A recent news headline told the story of two nurses who were involved in a scuffle with the father of a newborn inside a New York hospital--apparently, the father was a high profile member of the Kennedy family. The conflict was triggered when he began to carry his infant son out of the hospital without the usual authorized procedures--at which point one of the nurses attempted to block him from leaving.
"(He said) 'I don't have to listen to you. It's my child’,” one of the nurses later testified to media. Allegedly, what began as a verbal disagreement, turned physical. "I'm standing at the door and he grabs my wrist and turns my hand,” said the nurse. ”I still have pain in my arm.”
The nurses said they felt emotional and physical pain from the incident. Doubtless, the high profile name of the father in this instance was what made this a headline story. But the nature of the event itself is not uncommon in health care settings.
In another story reported in the media this year, a severely drunk man who was being treated for intoxication at St. Francis Memorial Hospital in San Francisco, allegedly broke the attending nurse’s eye socket while beating her with his fists.
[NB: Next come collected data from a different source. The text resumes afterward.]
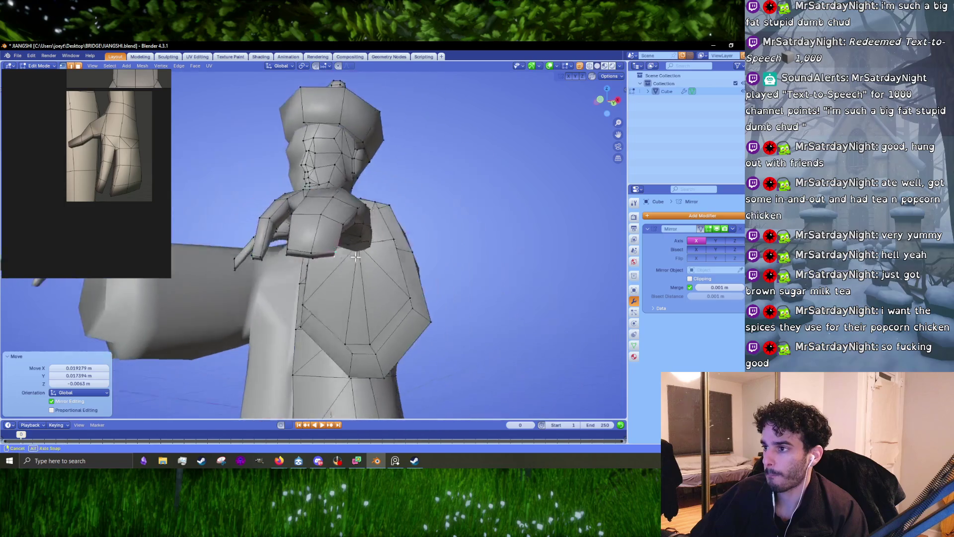
Reshape the shoulder block by moving its vertex and edges and scaling the selection down
{"action": "mouse_move", "coordinate": [372, 261]}
{"action": "middle_mouse_down"}
{"action": "mouse_move", "coordinate": [330, 251]}
{"action": "mouse_move", "coordinate": [364, 238]}
{"action": "mouse_move", "coordinate": [366, 201]}
{"action": "mouse_move", "coordinate": [345, 195]}
{"action": "mouse_move", "coordinate": [329, 175]}
{"action": "mouse_move", "coordinate": [324, 206]}
{"action": "mouse_move", "coordinate": [338, 212]}
{"action": "mouse_move", "coordinate": [325, 224]}
{"action": "mouse_move", "coordinate": [318, 189]}
{"action": "mouse_move", "coordinate": [410, 207]}
{"action": "mouse_move", "coordinate": [330, 176]}
{"action": "middle_mouse_up"}
{"action": "left_click", "coordinate": [330, 251]}
{"action": "scroll", "coordinate": [316, 235], "scroll_direction": "up", "scroll_amount": 2}
{"action": "key", "text": "g"}
{"action": "left_click", "coordinate": [363, 223]}
{"action": "left_click", "coordinate": [326, 171]}
{"action": "left_click", "coordinate": [328, 168]}
{"action": "key", "text": "g"}
{"action": "left_click", "coordinate": [329, 211]}
{"action": "key", "text": "g"}
{"action": "left_click", "coordinate": [322, 224]}
{"action": "key", "text": "s"}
Prevalence of violence in health care
Such incidents of conflict, aggression, and escalating workplace violence between patients, families, and care teams reflect a pervasive problem in health care settings in the US and Canada. According to Statistics Canada, and the National Institute for Occupational Safety and Health (NIOSH) in the US, workplace violence is more common in social service, health care, retail, and educational settings than in other workplaces. The level of violence can range from a mild slap, to hitting, biting, beatings, sexual assault, even murder—in the case of health care workplaces, violence is usually perpetrated by a patient or family member against someone on staff. According to the US Dept. of Labor’s Bureau of Labor Statistics, a sizable proportion of the victims are caregivers in nursing homes and hospitals, and the majority of the victims of nonfatal assaults, are female. (Statistically men are victims less often, but when they are, the results are more likely to be critical, or fatal.) Emergency and psychiatric units are where most violence and aggression occur in a hospital.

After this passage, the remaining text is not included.